I step back and Kael pushes off the rock. He steadies, breath uneven, but stronger than before. This time, when he shifts his weight against me, it doesn’t feel like he’s barely holding on. It feels like he’s choosing to.

We move. Together.

We don’t speak again right away. Not because there’s nothing to say. There’s too much of it sitting just under the surface, waiting for the wrong moment to break everything open.

The desert shifts as we move. The ground dips into a shallow basin of broken stone and wind-carved ridges. It gives us cover from the open horizon, but it also traps the heat, making the air heavier and harder to breathe.

Drazan stops the group with a raised hand. The others spread out, forming a loose perimeter. One kneels near a ridge, scanning the distance. Another checks the sand, reading it like a story I can’t quite see. Safe, for now.

I guide Kael down before he can pretend he doesn’t need it. He lowers himself without argument, back braced against the rock, one wing shifting to keep his balance.

His breath is uneven, but steadier. I drop in front of him, close enough that my knees brush his.

“Don’t move,” I say.

He doesn’t argue, which surprises me. I reach for the binding. The bleeding has slowed, but not stopped. It won’t—not without time, rest, and things we don’t have out here.

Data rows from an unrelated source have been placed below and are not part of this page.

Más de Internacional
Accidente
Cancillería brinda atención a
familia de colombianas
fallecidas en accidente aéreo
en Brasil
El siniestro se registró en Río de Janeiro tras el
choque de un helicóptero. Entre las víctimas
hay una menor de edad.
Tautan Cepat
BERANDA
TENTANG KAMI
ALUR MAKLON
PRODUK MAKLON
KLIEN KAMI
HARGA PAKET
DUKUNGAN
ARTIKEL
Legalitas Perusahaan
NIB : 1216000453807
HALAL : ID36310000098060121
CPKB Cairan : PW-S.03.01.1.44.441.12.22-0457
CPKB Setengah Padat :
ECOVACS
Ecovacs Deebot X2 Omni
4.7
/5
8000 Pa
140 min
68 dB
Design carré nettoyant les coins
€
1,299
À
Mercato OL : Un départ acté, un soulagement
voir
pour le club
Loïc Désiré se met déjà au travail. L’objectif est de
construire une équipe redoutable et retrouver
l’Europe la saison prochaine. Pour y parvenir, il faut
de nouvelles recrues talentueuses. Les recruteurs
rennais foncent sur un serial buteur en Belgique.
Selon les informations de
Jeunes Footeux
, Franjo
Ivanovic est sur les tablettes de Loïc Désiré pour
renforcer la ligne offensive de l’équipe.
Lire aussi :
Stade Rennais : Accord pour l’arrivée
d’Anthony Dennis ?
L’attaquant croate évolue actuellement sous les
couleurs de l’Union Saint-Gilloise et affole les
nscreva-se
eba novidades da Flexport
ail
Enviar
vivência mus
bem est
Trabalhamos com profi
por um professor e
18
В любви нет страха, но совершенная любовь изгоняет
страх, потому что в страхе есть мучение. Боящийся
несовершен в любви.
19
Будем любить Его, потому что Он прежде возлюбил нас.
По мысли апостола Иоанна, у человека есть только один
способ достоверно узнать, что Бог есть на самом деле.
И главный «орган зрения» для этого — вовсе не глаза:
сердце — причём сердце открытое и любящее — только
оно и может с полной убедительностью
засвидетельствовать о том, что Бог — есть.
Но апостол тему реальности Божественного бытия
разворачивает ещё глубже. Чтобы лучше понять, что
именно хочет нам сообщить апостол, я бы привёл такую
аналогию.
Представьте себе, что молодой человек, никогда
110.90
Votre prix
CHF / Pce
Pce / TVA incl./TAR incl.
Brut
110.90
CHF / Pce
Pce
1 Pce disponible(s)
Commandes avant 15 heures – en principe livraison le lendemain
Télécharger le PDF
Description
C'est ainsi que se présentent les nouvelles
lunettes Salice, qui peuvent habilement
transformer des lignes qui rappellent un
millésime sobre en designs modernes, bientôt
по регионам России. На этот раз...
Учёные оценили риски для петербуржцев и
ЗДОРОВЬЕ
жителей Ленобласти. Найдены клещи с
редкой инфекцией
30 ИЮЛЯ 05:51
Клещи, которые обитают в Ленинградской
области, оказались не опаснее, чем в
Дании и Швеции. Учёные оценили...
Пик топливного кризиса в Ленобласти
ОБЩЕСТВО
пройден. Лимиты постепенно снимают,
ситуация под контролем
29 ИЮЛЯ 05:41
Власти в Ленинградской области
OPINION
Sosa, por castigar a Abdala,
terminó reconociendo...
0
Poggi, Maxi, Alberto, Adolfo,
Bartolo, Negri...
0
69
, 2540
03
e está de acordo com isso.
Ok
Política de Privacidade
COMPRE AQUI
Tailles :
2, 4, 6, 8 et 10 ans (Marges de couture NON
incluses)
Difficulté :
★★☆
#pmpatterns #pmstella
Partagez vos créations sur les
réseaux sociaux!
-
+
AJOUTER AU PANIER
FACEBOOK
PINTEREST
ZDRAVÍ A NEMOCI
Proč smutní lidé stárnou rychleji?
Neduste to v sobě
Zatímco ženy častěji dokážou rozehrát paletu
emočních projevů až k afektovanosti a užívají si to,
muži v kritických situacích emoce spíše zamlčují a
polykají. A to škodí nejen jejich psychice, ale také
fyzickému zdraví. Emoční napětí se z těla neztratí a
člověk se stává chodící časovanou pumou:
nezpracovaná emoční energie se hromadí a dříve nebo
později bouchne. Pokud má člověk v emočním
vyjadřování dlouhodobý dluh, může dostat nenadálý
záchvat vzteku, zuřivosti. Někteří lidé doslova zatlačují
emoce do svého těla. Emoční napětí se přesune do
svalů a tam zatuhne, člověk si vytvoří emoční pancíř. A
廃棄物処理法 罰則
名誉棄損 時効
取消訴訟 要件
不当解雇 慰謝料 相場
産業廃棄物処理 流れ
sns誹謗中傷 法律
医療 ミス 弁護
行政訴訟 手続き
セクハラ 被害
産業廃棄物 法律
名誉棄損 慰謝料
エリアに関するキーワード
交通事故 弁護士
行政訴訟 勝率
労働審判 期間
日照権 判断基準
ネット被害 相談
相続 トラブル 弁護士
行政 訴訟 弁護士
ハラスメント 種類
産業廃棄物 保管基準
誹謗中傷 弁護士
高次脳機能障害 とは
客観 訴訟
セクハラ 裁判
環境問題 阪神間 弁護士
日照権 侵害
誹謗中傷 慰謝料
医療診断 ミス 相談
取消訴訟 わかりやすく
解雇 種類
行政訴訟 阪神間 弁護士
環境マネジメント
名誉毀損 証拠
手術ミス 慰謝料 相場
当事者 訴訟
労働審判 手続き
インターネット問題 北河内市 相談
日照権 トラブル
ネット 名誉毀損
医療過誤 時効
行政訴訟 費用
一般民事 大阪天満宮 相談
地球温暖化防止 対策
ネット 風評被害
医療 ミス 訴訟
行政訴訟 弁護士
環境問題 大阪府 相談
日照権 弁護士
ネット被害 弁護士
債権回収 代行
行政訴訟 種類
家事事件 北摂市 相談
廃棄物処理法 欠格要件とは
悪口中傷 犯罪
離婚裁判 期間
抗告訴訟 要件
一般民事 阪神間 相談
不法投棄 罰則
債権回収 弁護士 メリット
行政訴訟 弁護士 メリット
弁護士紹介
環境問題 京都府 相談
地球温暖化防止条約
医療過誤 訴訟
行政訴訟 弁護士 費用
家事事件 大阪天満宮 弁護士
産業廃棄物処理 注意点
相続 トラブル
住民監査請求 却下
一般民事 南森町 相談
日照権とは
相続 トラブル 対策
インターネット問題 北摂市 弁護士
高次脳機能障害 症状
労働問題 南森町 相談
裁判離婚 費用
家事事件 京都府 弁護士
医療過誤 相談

“You should have let me handle the filament,” he says.

I don’t look up.

“And let it take you?” I tighten the wrap slightly. “Not happening.”

His jaw shifts.

“You are not expendable.”

The words are sharp. I glance up at him.

“I never said I was.”

“You acted as if you were.”

“I acted like I wasn’t going to let it drag you back into that hole.”

His gaze locks on mine, and for a second, the world narrows again.

“You would have been taken,” he says.

“So would you.” A beat. Neither of us looks away, but something shifts. He exhales slowly, like he’s letting something go. “That outcome is unacceptable,” he says.

A corner of my mouth lifts before I can stop it.